If the "LANMAN 1.0" dialect is negotiated, all of the messages in the previous list must be supported. Clients negotiating LANMAN 1.0 and higher dialects will probably no longer send SMB_COM_PROCESS_EXIT, and the response format for SMB_COM_NEGOTIATE is modified as well.
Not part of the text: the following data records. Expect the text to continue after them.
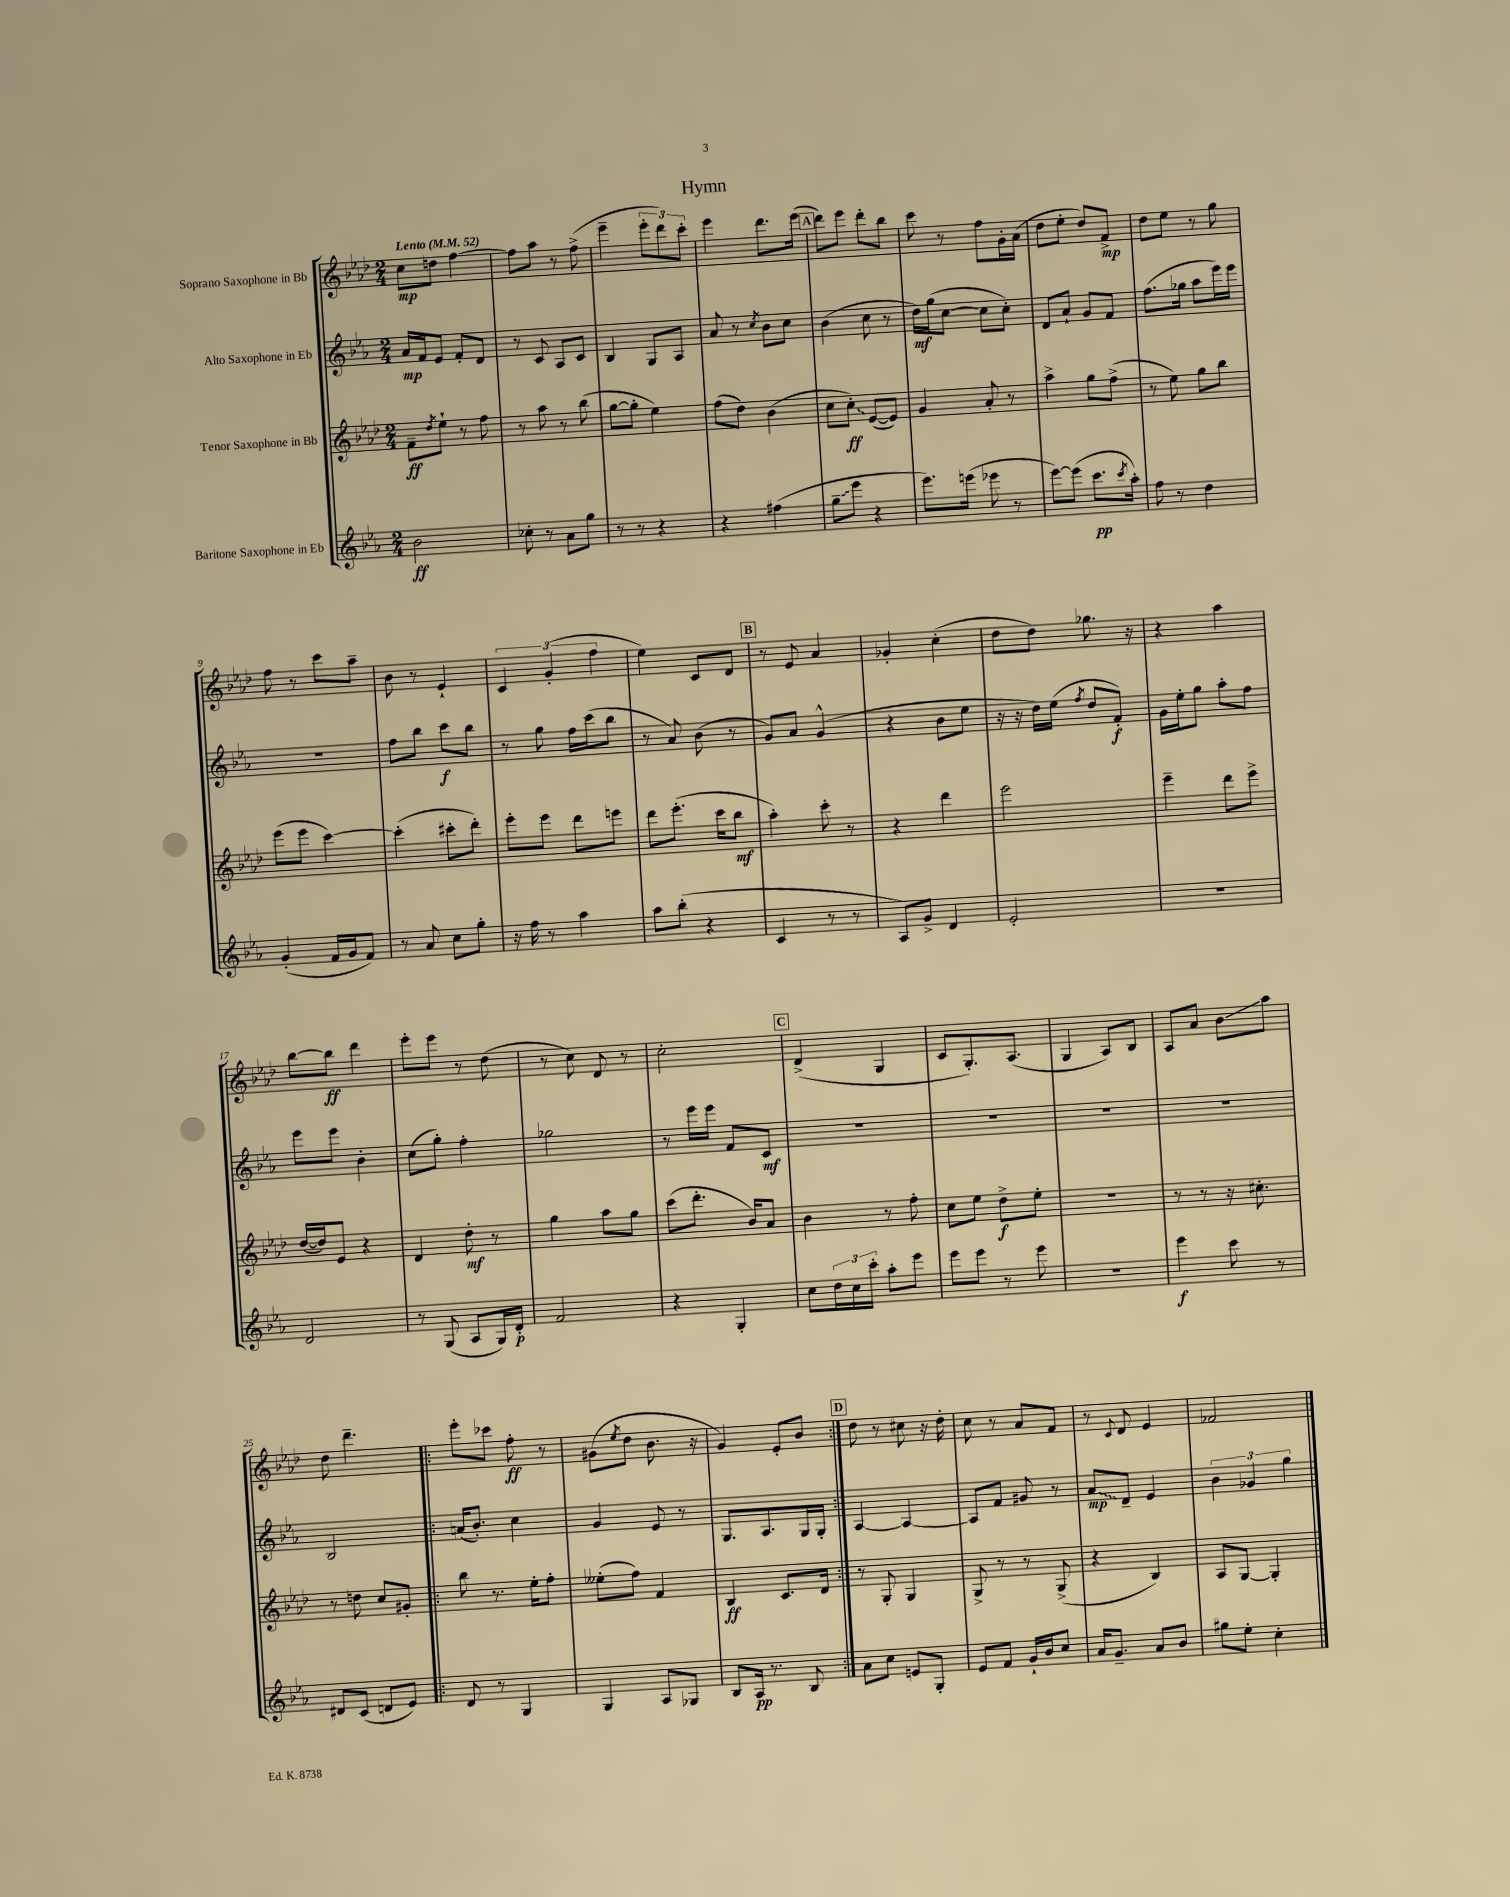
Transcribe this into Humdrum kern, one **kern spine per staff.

**kern	**kern	**kern	**kern
*staff4	*staff3	*staff2	*staff1
*clefG2	*clefG2	*clefG2	*clefG2
*k[b-e-a-]	*k[b-e-a-d-]	*k[b-e-a-]	*k[b-e-a-d-]
*M2/4	*M2/4	*M2/4	*M2/4
*MM52	*MM52	*MM52	*MM52
2b-	8f~	16a-	8cc
.	.	16f	.
.	8qdd-	.	.
.	8ee-`	8e-	8dd
.	8r	8f'	[4ff
.	8ff	8d	.
=	=	=	=
8cc-'	8r	8r	8ff]
8r	8aa-	8c	8aa-
8a-	8r	8A-	8r
8gg	(8bb-	8c	(8ff^
=	=	=	=
8r	[8gg	4B-	4eee-~
8r	8gg']	.	.
4r	4ee-)	8G	12eee-'
.	.	.	12ddd-)
.	.	8A-	.
.	.	.	12ccc'
=	=	=	=
4r	(8ff	8a-	4eee-
.	8dd-)	8r	.
.	.	8qcc	.
(4ff#	(4b-	8b-	8.ddd-
.	.	8cc	.
.	.	.	(16eee-
=	=	=	=
8gg~	8cc	(4b-	8ddd-)
8eee-	8cc')	.	8eee-
4r	([8e-	8cc	8ddd-'
.	8e-])	8r	8bb-
=	=	=	=
8.eee-)	4g	16dd)	8ccc
.	.	(16gg	.
.	.	[8cc	8r
(16eee	.	.	.
8eee-	8a-'	8cc]	8ff
8r	8r	8cc')	16g'
.	.	.	(16a-
=	=	=	=
[8eee-)	4aa-^	8d	8dd-
(8eee-]	.	8a-`	8ee-'
8.ccc	8gg	8g	8dd-)
.	(8ff^	8f	8f^
8qccc	.	.	.
16aa-')	.	.	.
=	=	=	=
8ff	8r	(8.ff	8dd-
8r	8ee-)	.	8ee-
.	.	16gg-	.
4dd	8gg	8aa-	8r
.	8bb-	16eee-)	8gg
.	.	16eee-	.
=	=	=	=
(4g'	(8eee-	2r	8ff
.	8eee-	.	8r
16f	[4ccc)	.	8ccc
16g	.	.	.
8f)	.	.	8aa-~
=	=	=	=
8r	(4ccc']	8ff	8b-
8a-	.	8bb-	8r
8cc	8ccc#'	8ccc	4e-`
8gg'	8ddd-')	8bb-	.
=	=	=	=
16r	8eee-'	8r	6c
16ff	.	.	.
8r	8eee-	8gg	.
.	.	.	(6g'
4aa-	8ddd-	16ff	.
.	.	(16ccc	.
.	.	.	6ff
.	8eee	8bb-	.
=	=	=	=
8aa-	8ddd-	8r	4ee-)
(8bb-'	(8.eee-'	8a-)	.
4r	.	(8b-	8c
.	16ccc	.	.
.	8bb-	8r	8d-
=	=	=	=
4c	4aa-')	8g)	8r
.	.	8a-	8e-
8r	8ccc'	(4g^^	4a-
8r	8r	.	.
=	=	=	=
8A-)	4r	4r	4g-'
8g^	.	.	.
4d	4ddd-	8b-	(4cc'
.	.	8ee-	.
=	=	=	=
2e-'	2eee-	16r	8dd-
.	.	16r	.
.	.	16dd)	8dd-)
.	.	(16ee-	.
.	.	8qff	.
.	.	8dd	8.gg-
.	.	8f')	.
.	.	.	16r
=	=	=	=
2r	4eee-~	16g	4r
.	.	16ee-'	.
.	.	8gg	.
.	8ddd-	8aa-'	4aa-
.	8eee-^	8ff	.
=	=	=	=
2d	([16dd-	8eee-	[8bb-
.	16dd-])	.	.
.	8e-	8eee-	8bb-]
.	4r	4b-'	4ddd-
=	=	=	=
8r	4d-	(8cc	8eee-'
(8G	.	8gg')	8eee-
8A-	8dd-'	4ff'	8r
16G)	8r	.	(8dd-
16d'	.	.	.
=	=	=	=
2f	4gg	2gg-	8r
.	.	.	8cc)
.	8aa-	.	8d-
.	8gg	.	8r
=	=	=	=
4r	(8ccc	8r	2cc'
.	8.ddd-'	16eee-	.
.	.	16eee-	.
4G'	.	8f	.
.	16b-)	.	.
.	8a-	8c	.
=	=	=	=
8cc	4b-	2r	(4d-^
24dd	.	.	.
24cc	.	.	.
24ccc'	.	.	.
8aa-'	8r	.	4G
8eee-	8ff'	.	.
=	=	=	=
8eee-	8cc	2r	8c
8eee-	8ee-	.	8.G')
8r	8dd-^	.	.
.	.	.	(8.A-
8eee-	8ee-'	.	.
=	=	=	=
2r	2r	2r	4G
.	.	.	8A-)
.	.	.	8B-
=	=	=	=
4eee-	8r	2r	8A-
.	8r	.	8a-
8ccc	16r	.	8b-
.	8.cc#'	.	.
8r	.	.	8aa-
=	=	=	=
8d#	8r	2B-	8dd-
(8c	8dd	.	4.ddd-~
8d	8cc	.	.
8e-)	8g#'	.	.
=!|:	=!|:	=!|:	=!|:
8d	8bb-	(16a	8eee-'
.	.	8.b-')	.
8r	8.r	.	8ccc-
4G	.	4cc	8ff'
.	16ee-'	.	.
.	8ff'	.	8r
=	=	=	=
4G	(8ee--'	4g	(8g#
.	.	.	8qee-
.	8ff)	.	8dd-
8A-	4f	8e-	8.b-
8G-	.	8r	.
.	.	.	16r
=	=	=	=
8B-	4B-	8.G	4g)
16A-	.	.	.
8.r	.	8.A-	.
.	8.c	.	8e-'
8B-	.	16G	8b-
.	16d-	16G'	.
=:|!	=:|!	=:|!	=:|!
8a-	8r	[4A-	8dd-
8cc	8G'	.	8r
8e	4G	4A-_	8cc#
8G'	.	.	16r
.	.	.	16dd-'
=	=	=	=
8e-	8G^	8A-]	8cc
8f	8r	8f	8r
16g`	8r	8g#	8a-
16b-	.	.	.
8cc	(8G^	8r	8f
=	=	=	=
16a-	4r	8a-	8r
8.g~	.	.	.
.	.	.	8qqc
.	.	8d~	8d-
8a-	4B-)	4e-	4e-
8b-	.	.	.
=	=	=	=
8gg#	8A-	6b-	2f-
8ee-'	[8G	.	.
.	.	6g-	.
4cc'	4G']	.	.
.	.	6gg	.
==	==	==	==
*-	*-	*-	*-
New messages introduced with the LANMAN 1.0 dialect are:

SMB_COM_LOCK_AND_READ SMB_COM_WRITE_AND_UNLOCK SMB_COM_READ_RAW SMB_COM_READ_MPX SMB_COM_WRITE_MPX SMB_COM_WRITE_RAW SMB_COM_WRITE_COMPLETE SMB_COM_WRITE_MPX_SECONDARY SMB_COM_SET_INFORMATION2 SMB_COM_QUERY_INFORMATION2 SMB_COM_LOCKING_ANDX SMB_COM_TRANSACTION SMB_COM_TRANSACTION_SECONDARY SMB_COM_IOCTL SMB_COM_IOCTL_SECONDARY SMB_COM_COPY SMB_COM_MOVE SMB_COM_ECHO SMB_COM_WRITE_AND_CLOSE SMB_COM_OPEN_ANDX SMB_COM_READ_ANDX SMB_COM_WRITE_ANDX SMB_COM_SESSION_SETUP_ANDX SMB_COM_TREE_CONNECT_ANDX SMB_COM_FIND SMB_COM_FIND_UNIQUE SMB_COM_FIND_CLOSE

The "LM1.2X002" dialect introduces these new SMBs:

SMB_COM_TRANSACTION2 SMB_COM_TRANSACTION2_SECONDARY SMB_COM_FIND_CLOSE2 SMB_COM_LOGOFF_ANDX

"NT LM 0.12" dialect introduces:

SMB_COM_NT_TRANSACT SMB_COM_NT_TRANSACT_SECONDARY SMB_COM_NT_CREATE_ANDX SMB_COM_NT_CANCEL SMB_COM_NT_RENAME

Capabilities are used to determine which SMB requests a server supports. However, they do not directly map to which info levels associated with that particular request are supported. In the event that a client sends a request with an info -level that the server does not support or recognize (if it is legacy), it should return STATUS_UNSUPPORTED (or the non-NT equivalent). The extended functionality that was added later is then simply not available to client applications who would ask for it. (If a file system or SMB server does not support unique file ID's, then the query file information asking for it would return Unsupported, where as the query for other types of file information would return successfully.)